Despite its grandiose Space: 1999 sounding name, Alpha Base is a room in a cave with a pot of dry ice giving off smoke surrounded by ancient artifacts like books and VHS tapes. Watching the Ragetastic Four drool over old videotapes about construction really drove home how painfully lame the post-apocalypse could turn out to be. But then a door opens and they see a cryogenic chamber!

What could be inside it? A sleeping genius who could rebuild the world? A beautiful uninfected woman who could repopulate the world (or at least make Rage’s trip worthwhile for about five minutes)? Or maybe it’s a laboratory experiment gone horribly wrong that’s going to wake up super hungry! Nah dude, it was just some seeds and a big gaudy Bible. By this time, I totally get how Rage is probably just too apathetic about it all to even be a man called Disappointed.

But he would have one last change to Rage! It all went down on the train he and the rest of the Ragetastic Four found near Alpha Base that was still gassed up and in working order. While being attacked by one of Slash’s thugs aboard the speeding train, Rage gets his skintight black muscle shirt ripped by a knife. For a hunk who prided himself on his ability to look like a more robotic Antonio Sabato, Jr. despite the world having ended, this literal tear in his toned and tanned image caused him to have a little rageface going on and an understandably violent reaction.

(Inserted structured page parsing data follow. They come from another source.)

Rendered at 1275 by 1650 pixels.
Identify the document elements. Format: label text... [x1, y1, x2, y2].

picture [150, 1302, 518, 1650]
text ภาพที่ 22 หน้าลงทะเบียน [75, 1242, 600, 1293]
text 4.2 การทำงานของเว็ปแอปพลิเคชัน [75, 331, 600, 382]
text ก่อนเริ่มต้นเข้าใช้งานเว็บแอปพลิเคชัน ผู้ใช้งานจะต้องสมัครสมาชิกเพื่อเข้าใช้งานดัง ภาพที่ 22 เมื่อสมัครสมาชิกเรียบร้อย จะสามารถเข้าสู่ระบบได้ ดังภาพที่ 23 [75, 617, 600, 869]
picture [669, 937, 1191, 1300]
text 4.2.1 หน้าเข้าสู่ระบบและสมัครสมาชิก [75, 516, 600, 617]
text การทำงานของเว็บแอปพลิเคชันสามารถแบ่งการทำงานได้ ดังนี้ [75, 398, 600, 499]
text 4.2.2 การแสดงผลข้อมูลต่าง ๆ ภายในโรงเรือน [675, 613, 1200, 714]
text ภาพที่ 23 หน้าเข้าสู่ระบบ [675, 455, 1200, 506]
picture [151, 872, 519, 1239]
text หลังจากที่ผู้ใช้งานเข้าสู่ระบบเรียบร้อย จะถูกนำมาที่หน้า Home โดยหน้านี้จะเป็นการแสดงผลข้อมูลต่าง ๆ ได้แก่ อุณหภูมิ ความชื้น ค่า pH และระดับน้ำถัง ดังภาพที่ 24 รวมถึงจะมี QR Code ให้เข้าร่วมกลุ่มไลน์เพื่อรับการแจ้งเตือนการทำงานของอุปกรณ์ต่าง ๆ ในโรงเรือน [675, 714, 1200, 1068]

As a follow up to Rush, A Man Called Rage is quite restrained, with a couple of extended and nondescript action sequences (Rage vs. the soldiers, Rage vs. Slash’s goons at Slash’s place, the overlong and repetitive fight with Slash’s forces on the train) with great swaths of the movie devoted to the Ragetastic Jeep cruising here and there through routine boring countryside, trying to avoid Slash and find Alpha Base. Nothing of note is encountered on their bland mission (with even blander results) and even Slash isn’t much in the way of the over the top dystopian despot these sorts of movies usually excel at (he’s just greedy). And Rage just seems way too cheerful to be a survivor of the apocalypse, especially since his name is Rage!

But in true Italian exploitation style where failure, underachieving and just a plain lack of ability are often times rewarded with more chances, Bruno Minniti (Rage), Werner Pochath, the guy who played Slash would team up again with Toninio Ricci 2 years later in Days of Hell!